— START TEXT SECTION —

Saturday, 9 September 2017

Marshall McLuhan's Tetrad Diagram

McLuhan developed the idea of using tetrad as a way of understanding the effects of a technology on society. The idea behind them is simple that is to make sure that we ask the same questions in the same way about different media. The four laws, which he framed as questions on which to reflect, are as follows:


What does the technology enhance or intensify?

What does the technology displace or render obsolete?

What does the technology recover that was previously lost?

What does the technology produce or become when pushed to an extreme?

The ideas behind the tetrad are explained in more detail by Anthony Hempell. He describes 


  • Enhancement as “the amplification of effects” with a “focus on the practical”. It involves the “creation of vortices of power” and presents a “solution to previous problem”; For example radio amplifies news and music via sound.

— END TEXT SECTION —
— START DATA ROWS —

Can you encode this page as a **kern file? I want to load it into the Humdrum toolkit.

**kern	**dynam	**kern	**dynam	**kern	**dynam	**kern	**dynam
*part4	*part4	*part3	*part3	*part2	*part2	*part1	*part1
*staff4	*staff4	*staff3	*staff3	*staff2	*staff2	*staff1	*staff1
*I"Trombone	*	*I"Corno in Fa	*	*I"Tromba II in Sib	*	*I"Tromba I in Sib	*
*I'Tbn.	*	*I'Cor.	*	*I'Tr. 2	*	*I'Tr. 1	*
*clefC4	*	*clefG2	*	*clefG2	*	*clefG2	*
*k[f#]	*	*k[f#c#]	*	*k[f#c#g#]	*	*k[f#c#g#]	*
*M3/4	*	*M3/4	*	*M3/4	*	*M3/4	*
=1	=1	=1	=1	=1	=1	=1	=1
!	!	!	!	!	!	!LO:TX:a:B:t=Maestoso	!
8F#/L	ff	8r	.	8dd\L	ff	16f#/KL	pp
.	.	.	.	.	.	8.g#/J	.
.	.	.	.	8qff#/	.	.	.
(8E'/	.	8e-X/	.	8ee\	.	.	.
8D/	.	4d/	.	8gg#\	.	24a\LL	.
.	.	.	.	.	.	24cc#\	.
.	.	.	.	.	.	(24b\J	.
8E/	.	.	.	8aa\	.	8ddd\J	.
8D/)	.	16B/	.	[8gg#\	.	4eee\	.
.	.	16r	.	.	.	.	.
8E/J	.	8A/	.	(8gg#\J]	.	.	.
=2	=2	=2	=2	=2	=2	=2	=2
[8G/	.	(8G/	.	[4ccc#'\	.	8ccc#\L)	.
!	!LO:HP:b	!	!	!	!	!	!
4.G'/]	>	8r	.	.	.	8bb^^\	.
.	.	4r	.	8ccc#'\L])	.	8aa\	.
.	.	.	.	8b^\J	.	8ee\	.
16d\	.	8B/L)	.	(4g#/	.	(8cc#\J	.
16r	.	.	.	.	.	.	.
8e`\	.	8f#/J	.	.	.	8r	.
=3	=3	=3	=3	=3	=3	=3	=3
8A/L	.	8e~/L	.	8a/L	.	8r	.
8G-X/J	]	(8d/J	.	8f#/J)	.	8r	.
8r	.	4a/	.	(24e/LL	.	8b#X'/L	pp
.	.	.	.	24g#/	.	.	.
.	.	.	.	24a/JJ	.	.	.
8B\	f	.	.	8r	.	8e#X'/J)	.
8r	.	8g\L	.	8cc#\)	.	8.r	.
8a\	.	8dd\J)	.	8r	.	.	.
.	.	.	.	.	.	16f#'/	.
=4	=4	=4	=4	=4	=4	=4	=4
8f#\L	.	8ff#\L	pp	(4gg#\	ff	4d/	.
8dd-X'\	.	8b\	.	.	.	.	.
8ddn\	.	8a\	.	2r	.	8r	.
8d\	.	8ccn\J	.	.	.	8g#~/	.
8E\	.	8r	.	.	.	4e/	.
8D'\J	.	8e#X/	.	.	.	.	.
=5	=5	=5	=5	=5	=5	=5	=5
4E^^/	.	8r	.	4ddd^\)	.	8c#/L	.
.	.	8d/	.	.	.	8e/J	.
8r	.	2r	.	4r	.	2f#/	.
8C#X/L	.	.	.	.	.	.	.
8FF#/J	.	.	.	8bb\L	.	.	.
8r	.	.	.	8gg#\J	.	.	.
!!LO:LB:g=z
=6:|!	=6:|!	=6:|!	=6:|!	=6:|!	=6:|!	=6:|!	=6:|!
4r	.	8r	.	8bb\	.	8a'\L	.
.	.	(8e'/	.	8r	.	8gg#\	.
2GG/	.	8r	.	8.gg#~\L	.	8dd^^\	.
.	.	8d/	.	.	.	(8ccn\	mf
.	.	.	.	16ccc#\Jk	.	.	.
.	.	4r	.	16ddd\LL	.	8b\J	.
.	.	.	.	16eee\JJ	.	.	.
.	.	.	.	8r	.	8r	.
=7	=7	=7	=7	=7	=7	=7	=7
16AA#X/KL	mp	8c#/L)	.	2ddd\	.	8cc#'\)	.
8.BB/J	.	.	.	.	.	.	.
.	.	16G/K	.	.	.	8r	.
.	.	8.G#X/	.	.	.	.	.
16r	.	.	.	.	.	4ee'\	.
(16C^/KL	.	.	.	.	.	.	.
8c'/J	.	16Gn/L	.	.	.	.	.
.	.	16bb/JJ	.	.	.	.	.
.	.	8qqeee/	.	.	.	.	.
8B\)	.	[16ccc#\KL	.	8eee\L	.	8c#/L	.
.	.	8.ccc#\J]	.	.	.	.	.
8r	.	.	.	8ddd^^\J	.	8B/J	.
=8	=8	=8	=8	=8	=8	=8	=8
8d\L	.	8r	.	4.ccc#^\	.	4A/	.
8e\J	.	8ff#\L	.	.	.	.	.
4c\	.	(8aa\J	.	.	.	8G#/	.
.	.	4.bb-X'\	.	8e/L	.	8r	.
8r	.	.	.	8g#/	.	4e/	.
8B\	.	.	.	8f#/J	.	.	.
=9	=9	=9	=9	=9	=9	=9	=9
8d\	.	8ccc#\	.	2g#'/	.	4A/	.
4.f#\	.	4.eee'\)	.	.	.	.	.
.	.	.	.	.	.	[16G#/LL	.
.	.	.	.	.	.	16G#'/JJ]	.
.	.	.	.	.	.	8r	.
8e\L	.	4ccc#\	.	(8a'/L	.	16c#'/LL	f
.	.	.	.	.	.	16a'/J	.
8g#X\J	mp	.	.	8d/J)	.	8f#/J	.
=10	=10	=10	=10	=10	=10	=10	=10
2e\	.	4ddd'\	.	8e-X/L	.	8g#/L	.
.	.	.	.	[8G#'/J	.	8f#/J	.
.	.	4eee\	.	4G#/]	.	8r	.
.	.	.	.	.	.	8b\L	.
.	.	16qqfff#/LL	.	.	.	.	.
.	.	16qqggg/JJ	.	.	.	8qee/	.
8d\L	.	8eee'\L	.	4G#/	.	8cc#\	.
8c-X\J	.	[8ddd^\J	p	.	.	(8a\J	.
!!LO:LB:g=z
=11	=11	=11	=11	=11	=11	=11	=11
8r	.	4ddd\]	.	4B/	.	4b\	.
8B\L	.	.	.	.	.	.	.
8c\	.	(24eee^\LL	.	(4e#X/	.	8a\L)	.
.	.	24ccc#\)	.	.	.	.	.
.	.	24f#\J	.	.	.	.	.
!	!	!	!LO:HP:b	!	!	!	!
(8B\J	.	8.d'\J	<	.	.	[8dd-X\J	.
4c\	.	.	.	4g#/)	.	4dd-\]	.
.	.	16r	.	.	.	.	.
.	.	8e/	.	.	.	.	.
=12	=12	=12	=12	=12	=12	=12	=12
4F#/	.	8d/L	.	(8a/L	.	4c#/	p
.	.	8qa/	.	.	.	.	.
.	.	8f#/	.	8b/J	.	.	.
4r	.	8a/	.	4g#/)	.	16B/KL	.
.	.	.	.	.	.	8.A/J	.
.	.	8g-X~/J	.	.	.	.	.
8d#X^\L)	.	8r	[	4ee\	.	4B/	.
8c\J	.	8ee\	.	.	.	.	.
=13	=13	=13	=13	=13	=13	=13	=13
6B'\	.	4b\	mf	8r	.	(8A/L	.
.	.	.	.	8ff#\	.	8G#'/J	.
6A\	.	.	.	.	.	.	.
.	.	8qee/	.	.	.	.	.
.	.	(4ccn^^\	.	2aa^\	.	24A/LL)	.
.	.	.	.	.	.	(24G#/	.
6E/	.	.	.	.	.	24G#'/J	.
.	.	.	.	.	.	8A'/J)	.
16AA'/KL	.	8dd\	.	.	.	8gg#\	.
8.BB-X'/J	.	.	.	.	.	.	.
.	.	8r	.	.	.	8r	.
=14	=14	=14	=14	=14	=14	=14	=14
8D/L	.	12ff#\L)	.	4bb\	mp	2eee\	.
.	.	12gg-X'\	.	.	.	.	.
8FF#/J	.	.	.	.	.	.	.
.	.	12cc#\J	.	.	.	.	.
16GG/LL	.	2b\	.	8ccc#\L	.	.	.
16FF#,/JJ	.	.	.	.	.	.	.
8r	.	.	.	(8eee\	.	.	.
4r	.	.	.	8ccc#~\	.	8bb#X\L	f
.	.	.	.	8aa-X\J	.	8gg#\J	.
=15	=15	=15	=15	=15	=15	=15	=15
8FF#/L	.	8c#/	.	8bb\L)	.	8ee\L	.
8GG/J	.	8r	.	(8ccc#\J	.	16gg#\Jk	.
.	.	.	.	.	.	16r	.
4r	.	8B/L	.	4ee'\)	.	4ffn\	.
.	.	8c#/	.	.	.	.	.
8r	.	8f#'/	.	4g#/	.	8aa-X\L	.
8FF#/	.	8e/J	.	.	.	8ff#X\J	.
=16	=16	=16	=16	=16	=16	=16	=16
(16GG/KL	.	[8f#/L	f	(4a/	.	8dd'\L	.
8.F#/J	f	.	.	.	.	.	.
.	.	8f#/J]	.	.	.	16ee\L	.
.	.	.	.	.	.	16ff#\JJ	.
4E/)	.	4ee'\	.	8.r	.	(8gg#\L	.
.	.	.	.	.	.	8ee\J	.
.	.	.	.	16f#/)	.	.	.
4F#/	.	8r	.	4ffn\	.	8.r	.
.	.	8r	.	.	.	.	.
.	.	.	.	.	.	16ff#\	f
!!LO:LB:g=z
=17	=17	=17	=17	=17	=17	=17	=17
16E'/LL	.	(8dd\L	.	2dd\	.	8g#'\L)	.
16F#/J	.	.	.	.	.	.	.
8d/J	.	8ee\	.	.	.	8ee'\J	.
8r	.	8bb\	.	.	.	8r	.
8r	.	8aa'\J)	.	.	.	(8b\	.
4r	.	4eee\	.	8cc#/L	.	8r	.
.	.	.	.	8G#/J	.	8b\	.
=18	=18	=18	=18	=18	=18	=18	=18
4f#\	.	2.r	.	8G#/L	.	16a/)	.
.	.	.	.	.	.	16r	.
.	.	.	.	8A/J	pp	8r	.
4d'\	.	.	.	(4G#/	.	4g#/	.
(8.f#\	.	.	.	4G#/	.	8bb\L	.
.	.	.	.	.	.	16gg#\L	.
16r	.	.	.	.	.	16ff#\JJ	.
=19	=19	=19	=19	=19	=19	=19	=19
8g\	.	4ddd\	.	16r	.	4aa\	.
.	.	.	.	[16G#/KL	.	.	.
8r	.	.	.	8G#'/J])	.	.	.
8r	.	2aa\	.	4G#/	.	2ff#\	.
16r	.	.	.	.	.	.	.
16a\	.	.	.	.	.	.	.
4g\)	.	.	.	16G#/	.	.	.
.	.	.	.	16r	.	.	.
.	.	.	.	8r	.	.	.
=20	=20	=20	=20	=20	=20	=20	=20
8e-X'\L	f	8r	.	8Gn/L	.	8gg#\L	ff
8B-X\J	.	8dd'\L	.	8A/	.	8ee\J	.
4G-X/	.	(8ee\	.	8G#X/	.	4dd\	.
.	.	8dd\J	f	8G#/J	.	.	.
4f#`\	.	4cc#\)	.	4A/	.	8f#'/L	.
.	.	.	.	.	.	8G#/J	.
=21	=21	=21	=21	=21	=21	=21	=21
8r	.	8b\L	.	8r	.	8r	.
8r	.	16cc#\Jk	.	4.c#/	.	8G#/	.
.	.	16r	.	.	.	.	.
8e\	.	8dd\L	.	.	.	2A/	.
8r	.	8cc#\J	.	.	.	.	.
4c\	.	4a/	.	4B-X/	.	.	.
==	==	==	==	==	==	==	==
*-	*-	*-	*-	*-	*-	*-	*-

— END DATA ROWS —

▶ GIVEN INSTRUCTION 1:
Could you quote the stretch from "Saturday, 9 September" through "to an extreme?" in the post on McLuhan's tetrad?
▶ GIVEN INSTRUCTION 2:
What are all the questions the post on McLuhan's tetrad gives as his four laws?
These records come from a different source than the post.

▶ CORRECT ANSWER 1:
Saturday, 9 September 2017

Marshall McLuhan's Tetrad Diagram

McLuhan developed the idea of using tetrad as a way of understanding the effects of a technology on society. The idea behind them is simple that is to make sure that we ask the same questions in the same way about different media. The four laws, which he framed as questions on which to reflect, are as follows:


What does the technology enhance or intensify?

What does the technology displace or render obsolete?

What does the technology recover that was previously lost?

What does the technology produce or become when pushed to an extreme?

▶ CORRECT ANSWER 2:
- What does the technology enhance or intensify?
- What does the technology displace or render obsolete?
- What does the technology recover that was previously lost?
- What does the technology produce or become when pushed to an extreme?